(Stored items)
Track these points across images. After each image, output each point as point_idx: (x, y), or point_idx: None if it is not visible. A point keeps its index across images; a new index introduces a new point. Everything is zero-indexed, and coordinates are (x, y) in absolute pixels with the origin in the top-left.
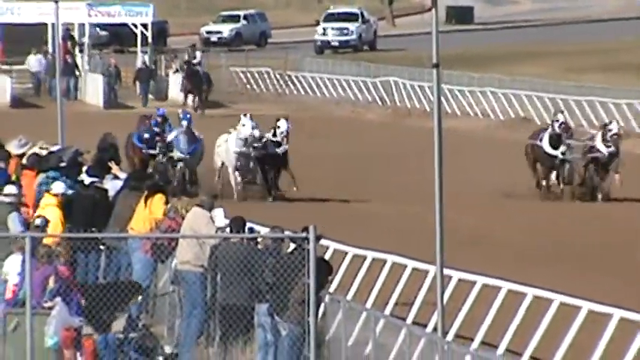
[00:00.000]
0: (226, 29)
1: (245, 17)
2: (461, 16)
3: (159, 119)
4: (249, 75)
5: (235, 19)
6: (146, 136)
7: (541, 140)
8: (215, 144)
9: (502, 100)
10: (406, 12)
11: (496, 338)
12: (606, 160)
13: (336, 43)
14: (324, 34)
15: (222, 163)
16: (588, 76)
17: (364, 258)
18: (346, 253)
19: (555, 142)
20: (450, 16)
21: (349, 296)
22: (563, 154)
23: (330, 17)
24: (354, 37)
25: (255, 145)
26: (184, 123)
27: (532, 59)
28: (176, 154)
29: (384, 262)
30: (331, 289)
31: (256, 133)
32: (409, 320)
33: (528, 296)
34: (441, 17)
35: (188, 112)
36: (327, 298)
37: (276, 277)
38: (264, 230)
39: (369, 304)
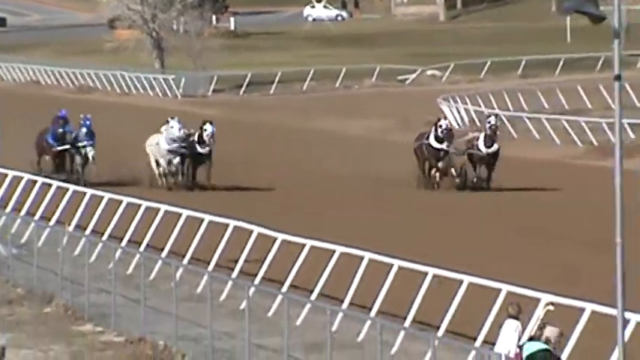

- [Work to be completed]
Retype all entries exactly, without the images.

- [Exercise answer]
Track these points across images. After each image, output each point as point_idx: (x, y), or point_idx: None if it is not visible. A point keeps its index across images; a new index introduces a new point. Everything is zero-indexed, and coordinates are (x, y) in absolute pixels with the origin in the top-left.
[00:00.000]
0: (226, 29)
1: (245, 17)
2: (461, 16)
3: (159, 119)
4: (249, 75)
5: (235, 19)
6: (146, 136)
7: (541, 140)
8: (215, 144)
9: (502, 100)
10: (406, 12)
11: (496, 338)
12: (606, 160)
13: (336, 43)
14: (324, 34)
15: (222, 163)
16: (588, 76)
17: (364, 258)
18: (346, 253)
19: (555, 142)
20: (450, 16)
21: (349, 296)
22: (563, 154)
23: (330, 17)
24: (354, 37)
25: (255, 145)
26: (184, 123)
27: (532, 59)
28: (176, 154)
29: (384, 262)
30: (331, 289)
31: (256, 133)
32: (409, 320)
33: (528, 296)
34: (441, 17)
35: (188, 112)
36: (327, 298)
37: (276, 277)
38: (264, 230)
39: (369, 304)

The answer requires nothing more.